The Beauty of RU
Exhibition of Northern Song Dynasty Ru Ware
Ru ware has long been regarded as the crème de la crème in the history of Chinese ceramics. Emperor Huizong (r. 1101–1125) in the Song dynasty was a connoisseur of Chinese art, not only an accomplished calligrapher and painter, but also a discriminating collector, as his selection of ceramics for décor and daily use shows. As a devout Taoist, he was partial to celadon wares. The celadon produced at the Baofeng kiln in Henan, with its exquisite quality, was thus selected as the official ceramic ware for court use. A kiln was even set up in the capital for such exquisite celadon ware. With only an eye for the finest, Emperor Huizong paid no mind to the costs. Defective products would be destroyed and disposed of, which explains why large piles of shards were found in Ru kiln sites.
The Beauty of Ru — Exhibition of Northern Song Dynasty Ru Ware is an exhibition that takes place at K. Y. Fine Art from April 1 - June 3, 2017. Over 100 Ru ware shards are showcased, together with two restored vessels and a rare Ru-type dish with incised peony design in bluish-green glaze. The exhibition also has on display three superb Ru ware shards from the former collection of a US connoisseur residing in Hong Kong, Mr. Ronald W. Longsdorf. While most of the exhibits can find their matching vessels in extant Ru ware, and those uncovered from the Qingliang Temple kiln site in Baofeng, some have never been seen before.

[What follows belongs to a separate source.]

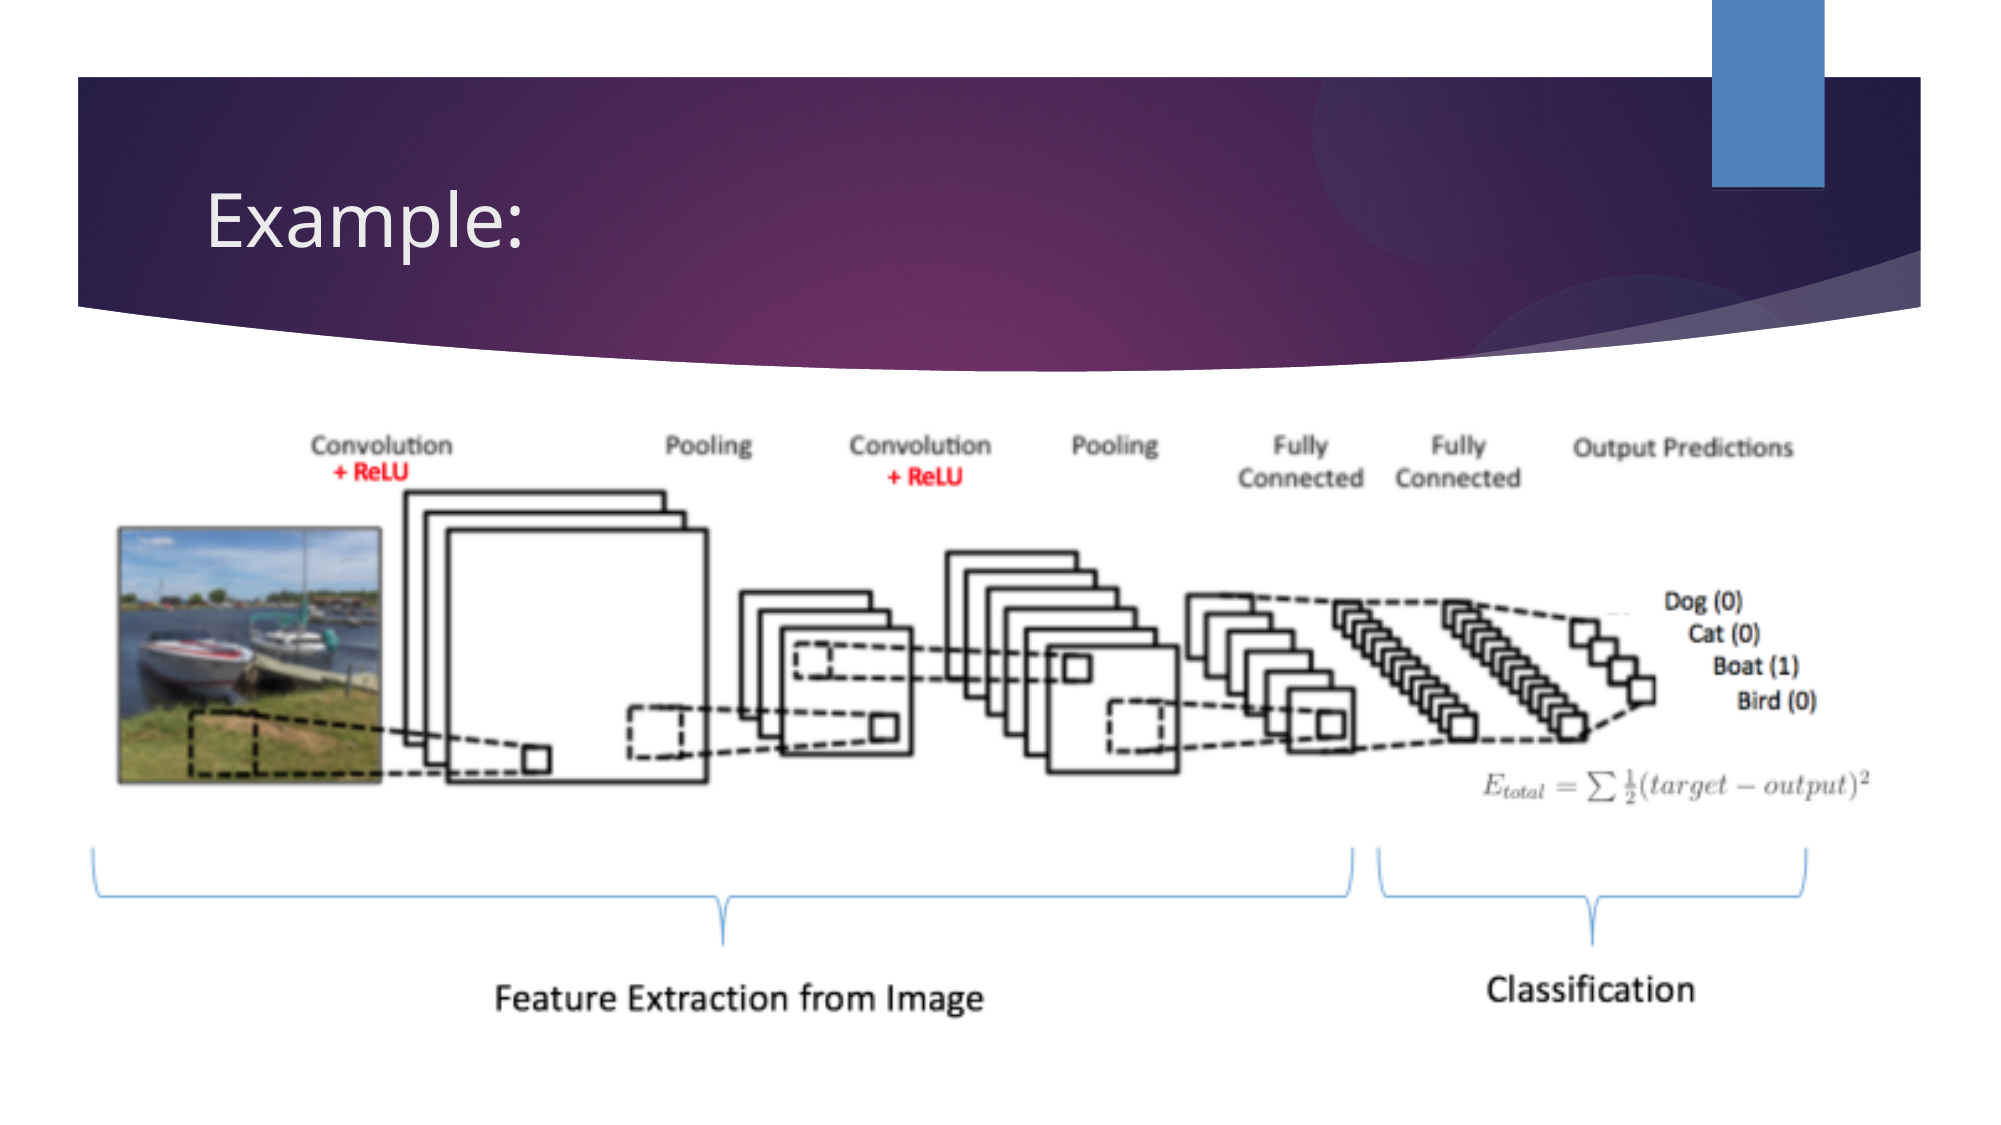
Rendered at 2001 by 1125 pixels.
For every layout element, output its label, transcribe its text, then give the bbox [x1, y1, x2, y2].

text_box Example: [189, 159, 1627, 276]
picture [61, 378, 1914, 1030]
picture [79, 78, 1920, 371]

They come in various tones and sizes, with motifs such as raised bands, lotus petal, dragon, flora, and Chinese inscriptions. Their forms include dishes, basins, boxes, bowls, vases, jars, duck-shaped censers, and cup stands. Alongside the shards, kiln furniture such as disc-supports and temperature testers are also on display, which provide important information for the study of Northern Song Ru ware.

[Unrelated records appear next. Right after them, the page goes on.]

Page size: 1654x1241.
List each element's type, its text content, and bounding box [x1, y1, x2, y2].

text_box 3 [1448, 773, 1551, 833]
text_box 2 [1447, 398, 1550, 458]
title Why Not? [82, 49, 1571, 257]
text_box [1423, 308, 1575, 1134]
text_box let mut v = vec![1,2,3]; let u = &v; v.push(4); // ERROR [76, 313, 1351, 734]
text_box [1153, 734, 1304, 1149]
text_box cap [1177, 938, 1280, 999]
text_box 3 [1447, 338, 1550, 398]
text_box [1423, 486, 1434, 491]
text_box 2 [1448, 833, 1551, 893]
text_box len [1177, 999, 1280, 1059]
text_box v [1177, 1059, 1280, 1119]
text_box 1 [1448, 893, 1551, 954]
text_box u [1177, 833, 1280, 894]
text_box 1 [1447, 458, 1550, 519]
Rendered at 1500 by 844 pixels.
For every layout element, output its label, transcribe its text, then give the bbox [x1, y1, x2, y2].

I would like to take this opportunity to thank an old friend, formerly of the Chinese University of Hong Kong; Ms. Lai Suk Yee, Museum Expert Adviser to the Leisure and Cultural Services Department of Hong Kong government; Mr. Yan Yan, curator of the Shenzhen Wangye Museum; and Mr. Ronald W. Longsdorf. They have all contributed to this volume their valuable advice, documentary materials, editing, or an article of their own. Last but not least, I am grateful to Mr. Hou Yu of the Henan Luoyang Cultural Museum of Bronze and Stone (Henan Luoyang Jinshi Wenhua Bowuguan), who has generously given me an original ink rubbing of an important stele inscription, which lends invaluable information to the study of Ru ware.